今天,大多數剩餘的可行的超對稱版本都預測,超伴侶的質量非常大,以至於如果不是各種超伴侶之間的微調抵消,它們會壓倒它們輕得多的雙胞胎的影響。但是,為了減少損害並解決層次問題而引入微調使一些物理學家感到不安。希夫曼說:“這或許表明,我們應該退後一步,重新開始思考引入基於 SUSY 的現象學所要解決的問題。”
但一些理論家正在勇往直前,他們認為,與原始理論的美感相反,自然可能只是超伴侶粒子的醜陋組合,並帶有一絲微調。“我認為專注於流行的超對稱版本是錯誤的,”羅格斯大學的粒子物理學家馬特·斯特拉斯勒(Matt Strassler)說。“受歡迎程度的競爭不是衡量真理的可靠標準。”

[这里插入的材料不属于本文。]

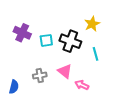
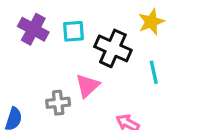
cyan square: (46, 40) -> (73, 31), moved
pink triangle: (65, 71) -> (88, 86), moved, turned 35

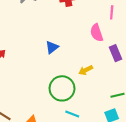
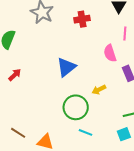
blue triangle: (52, 47) -> (66, 67), size x1.5

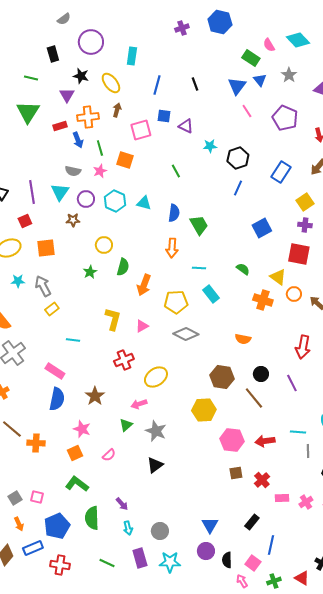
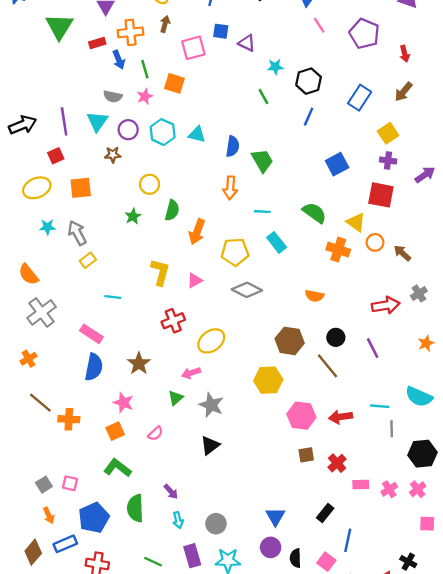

在一些不太流行的超對稱模型中,最輕的超伴侶不是大型強子對撞機實驗所尋找的那些。在另一些模型中,超伴侶並不比現有粒子更重,而只是更不穩定,這使得它們更難被檢測到。這些理論將在大型強子對撞機升級至大約兩年後的全功率執行後繼續進行測試。
如果沒有出現任何新情況——這是一種被隨意稱為“噩夢般的情形”的結果——物理學家將剩下與 30 年前超對稱巧妙地填補這些漏洞之前存在的宇宙圖景相同的漏洞。而且,在沒有更高能量的對撞機來測試替代思路的情況下,法爾科夫斯基說,這個領域將會緩慢衰退:“粒子物理學的工作數量將穩步下降,粒子物理學家將自然消亡。”
格林提供了更光明的前景。“科學是一項非常棒的自我糾正事業,”他說。“錯誤的觀點會隨著時間的推移被淘汰,因為它們沒有成效,或者因為它們正在將我們引向死衚衕。這種情況以一種非常內在的方式發生。人們繼續研究他們覺得有趣的事情,而科學則蜿蜒走向真理。”